Friday, September 5, 2008
I'm so glad it is Friday. I have many plans for the weekend. I am hoping to get a quilt made for the librarian's grandson. He was born 8 weeks premature. His mother has cervical cancer and they had to take the baby early so they can begin cancer treatment. He is doing very well and is already 4 pounds and 17 inches long. That is one long, skinny baby!
I'm also hoping to work on some more preemie baby dolls for my online charity crafting group. I'm so far behind on those and really need to get a couple done this weekend. The kids have a few activities planned as well so I will be running them around.

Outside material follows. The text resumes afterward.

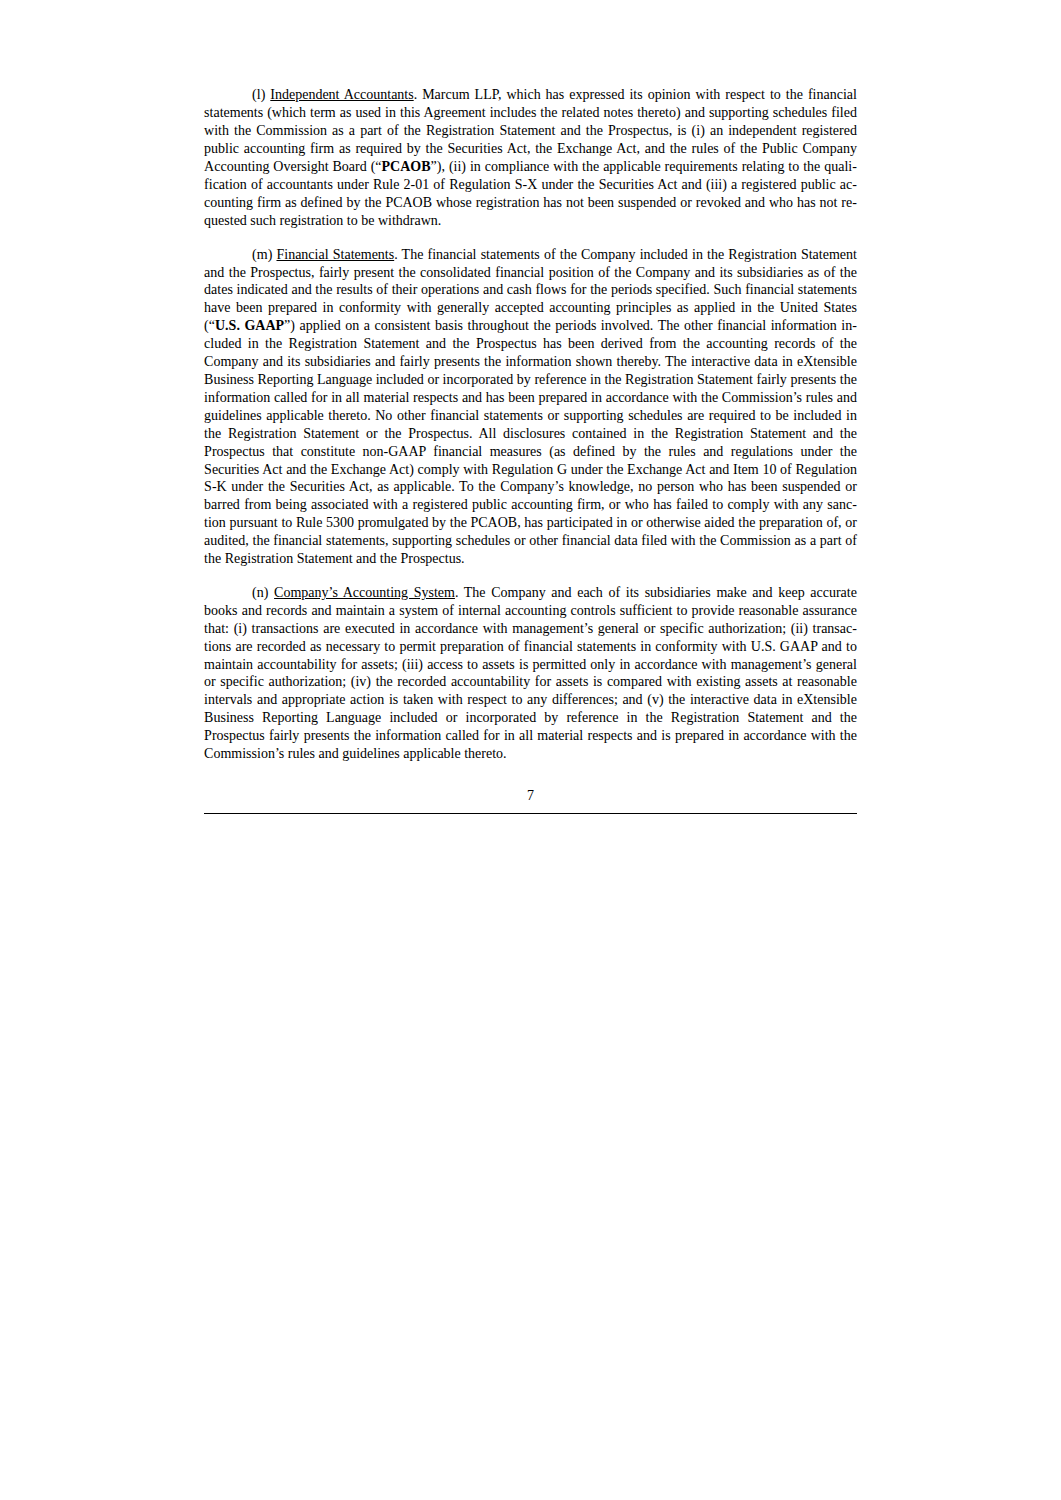(l) Independent Accountants. Marcum LLP, which has expressed its opinion with respect to the financial statements (which term as used in this Agreement includes the related notes thereto) and supporting schedules filed with the Commission as a part of the Registration Statement and the Prospectus, is (i) an independent registered public accounting firm as required by the Securities Act, the Exchange Act, and the rules of the Public Company Accounting Oversight Board (“PCAOB”), (ii) in compliance with the applicable requirements relating to the qualification of accountants under Rule 2-01 of Regulation S-X under the Securities Act and (iii) a registered public accounting firm as defined by the PCAOB whose registration has not been suspended or revoked and who has not requested such registration to be withdrawn.
(m) Financial Statements. The financial statements of the Company included in the Registration Statement and the Prospectus, fairly present the consolidated financial position of the Company and its subsidiaries as of the dates indicated and the results of their operations and cash flows for the periods specified. Such financial statements have been prepared in conformity with generally accepted accounting principles as applied in the United States (“U.S. GAAP”) applied on a consistent basis throughout the periods involved. The other financial information included in the Registration Statement and the Prospectus has been derived from the accounting records of the Company and its subsidiaries and fairly presents the information shown thereby. The interactive data in eXtensible Business Reporting Language included or incorporated by reference in the Registration Statement fairly presents the information called for in all material respects and has been prepared in accordance with the Commission’s rules and guidelines applicable thereto. No other financial statements or supporting schedules are required to be included in the Registration Statement or the Prospectus. All disclosures contained in the Registration Statement and the Prospectus that constitute non-GAAP financial measures (as defined by the rules and regulations under the Securities Act and the Exchange Act) comply with Regulation G under the Exchange Act and Item 10 of Regulation S-K under the Securities Act, as applicable. To the Company’s knowledge, no person who has been suspended or barred from being associated with a registered public accounting firm, or who has failed to comply with any sanction pursuant to Rule 5300 promulgated by the PCAOB, has participated in or otherwise aided the preparation of, or audited, the financial statements, supporting schedules or other financial data filed with the Commission as a part of the Registration Statement and the Prospectus.
(n) Company’s Accounting System. The Company and each of its subsidiaries make and keep accurate books and records and maintain a system of internal accounting controls sufficient to provide reasonable assurance that: (i) transactions are executed in accordance with management’s general or specific authorization; (ii) transactions are recorded as necessary to permit preparation of financial statements in conformity with U.S. GAAP and to maintain accountability for assets; (iii) access to assets is permitted only in accordance with management’s general or specific authorization; (iv) the recorded accountability for assets is compared with existing assets at reasonable intervals and appropriate action is taken with respect to any differences; and (v) the interactive data in eXtensible Business Reporting Language included or incorporated by reference in the Registration Statement and the Prospectus fairly presents the information called for in all material respects and is prepared in accordance with the Commission’s rules and guidelines applicable thereto.
7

I would also like to make a quilt by Tuesday for the family of a local congressman who was shot and killed last week. He was only 22 years old and was really making a difference in the community. His platform was taking a stand against gangs and violence. The police aren't sure who the shooter is yet, but they have hundreds of police searching for the gunman.
You can hear about the councilman here:
or go to
and type in Matt Garcia in the search box and read the articles about the concilman who changed the city for the better.

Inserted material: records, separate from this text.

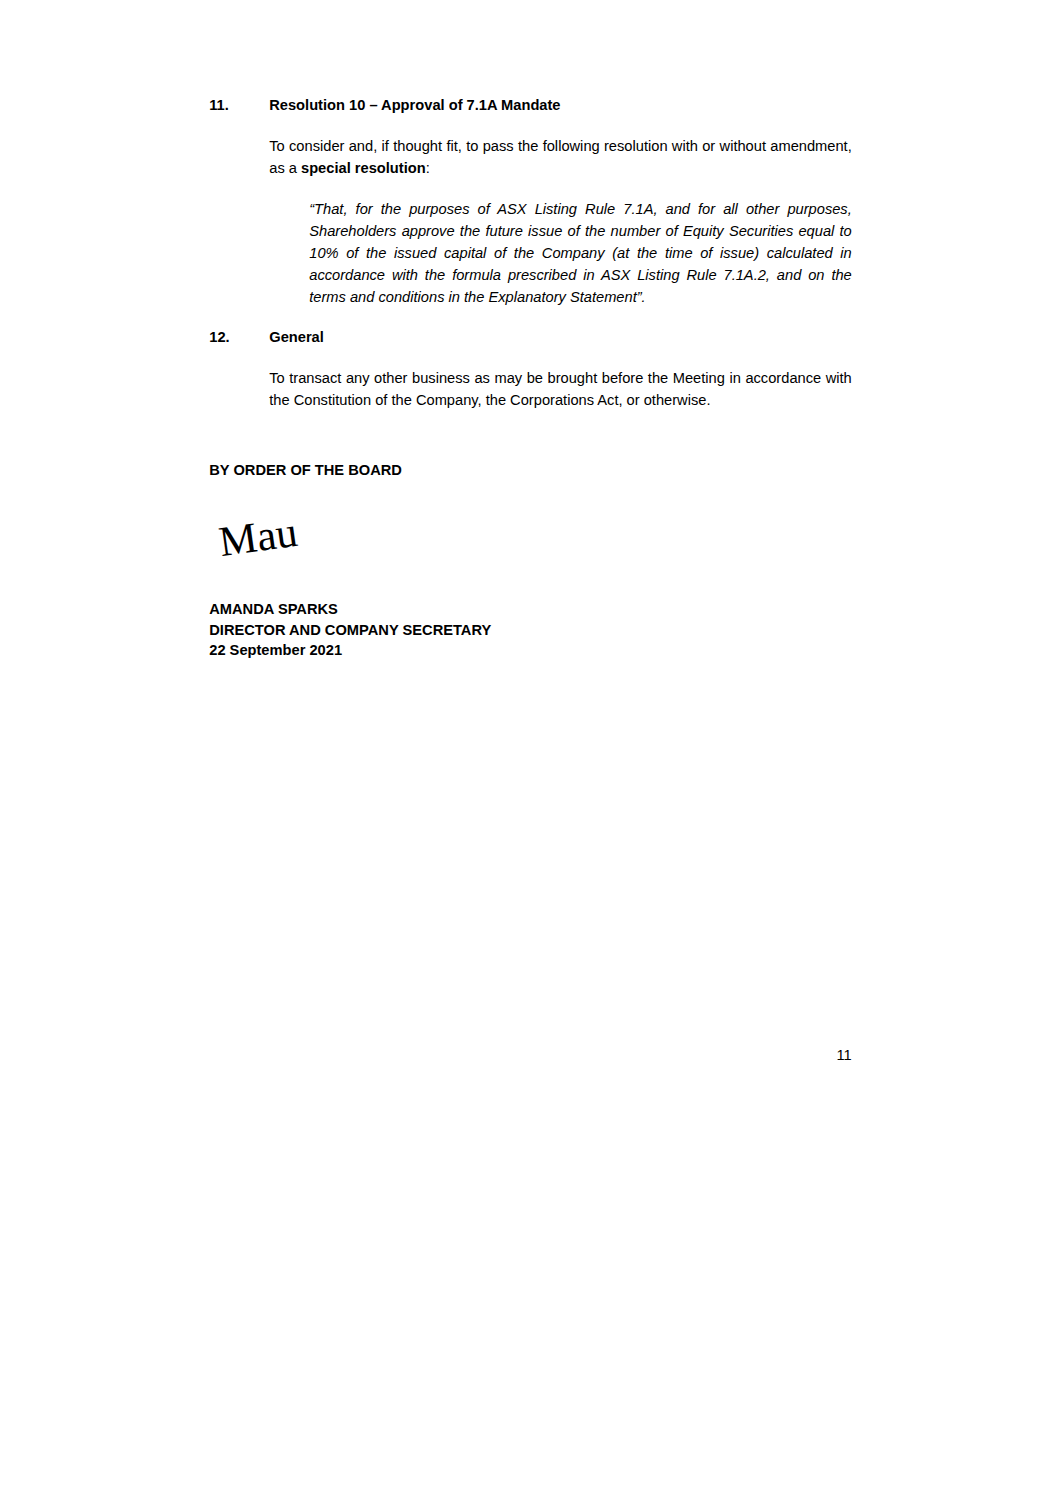11.
Resolution 10 – Approval of 7.1A Mandate
To consider and, if thought fit, to pass the following resolution with or without amendment, as a special resolution:
“That, for the purposes of ASX Listing Rule 7.1A, and for all other purposes, Shareholders approve the future issue of the number of Equity Securities equal to 10% of the issued capital of the Company (at the time of issue) calculated in accordance with the formula prescribed in ASX Listing Rule 7.1A.2, and on the terms and conditions in the Explanatory Statement”.
12.
General
To transact any other business as may be brought before the Meeting in accordance with the Constitution of the Company, the Corporations Act, or otherwise.
BY ORDER OF THE BOARD
Mau
AMANDA SPARKS
DIRECTOR AND COMPANY SECRETARY
22 September 2021
11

Thursday, September 4, 2008
Wednesday, September 3, 2008
Tuesday, September 2, 2008
Monday, September 1, 2008
Some are bags of unfinished project. One is a finished quilt top that they just didn't like. Look at this block of the eagle! This one will go to Alycia for her Quilts of Valor project. There is a baggie with more pieces and maybe a pattern for how to sew the rest together? Not sure about that one. I think I might even have given up on that, but I love the end result. And the crazy quilt blocks. I just love the colors on those. There are directions for that one and pieces and scraps to finish it up. Wow, what fun to play with for the rest of the day.